04

262 32 23
                                    

"ne düşünüyorsun tennie?" chittaphon düşüncelerini yarıda kesen ses ile bakışlarını karşısındaki bedene çevirdi. yaklaşık iki gündür çok fazla dalgındı. kahverengi saçlı çocuğu düşünüyordu ve o gülümsemesini hatırlayıp duruyordu.

gece yatarken, sabah kalktığında ve hatta derste bile o güzel gülümsemeyi silemiyordu aklından. ve onu sevdiğini kabul etmeye başlamıştı sanırım.

"hiç"

"hiç mi? iki gündür sürekli bir yerlere bakarken dalıp gidiyorsun. derslere dikkatini veremiyorsun. bir sorun mu var?" chittaphon parıldayan gözlerle kendisine bakan bedene baktı ve nefesini dışarı verdi. ona anlatmalı mıydı yoksa önce kendisi mi çözmeliydi bilmiyordu.

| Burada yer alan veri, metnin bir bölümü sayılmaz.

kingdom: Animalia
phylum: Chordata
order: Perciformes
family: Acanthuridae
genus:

"iyi bir dinleyici olduğumu söylerler ten. eğer beynini yoran bir şey varsa anlat. belki bu seni rahatlatır" genç oğlan derin bir nefes aldı ve gözlüklerini düzeltti. geldikleri kafeye göz gezdirdi ve karşısındakine baktı.

"bir insanın gülüşü, seni ne kadar etkiler?" dahyun duyduğu cümle ile konunun ne kadar önemli ve derin olduğunu anlamıştı. fakat bunu kendisinin çözmesi gerekirdi. "bu güzellik gibi göreceli bir durum ten"

chittaphon dudaklarını birbirine bastırdı ve bardağına baktı. bu iki günde kütüphaneye çıkıp kahverengi saçlının yüzünü izliyordu. kafası çok karışıktı ve artık düşünmekten yorulmuştu. bir şeyleri fazlaca düşünürdü. mesela bir kalemi alıp başka bir yere koyduğunuzda bunun için saatlerce düşünürdü 'neden öyle yaptı?' diye.

hatırladığı gülümseme ile istemsizce dudakları yukarı doğru kıvrıldı. yüzüne o güzel gülümsemesi eklenirken kalbi de hızlanmaya başlamıştı. titrek nefesini dışarı verdiğinde kalbinin bu kadar hızlanmasının tek bir nedeni olduğunu biliyordu. o, buraya geliyordu

yavaşça arkasına baktığına içeri giren beden ile artık 'ağzı kulaklarına varana kadar' gülümsüyordu. çaprazındaki masaya oturduğunda bakışları anında dahyun'u bulmuştu. genç kız chittaphon'un bu hallerine kıkırdamış ve içeceğinden bir yudum almıştı.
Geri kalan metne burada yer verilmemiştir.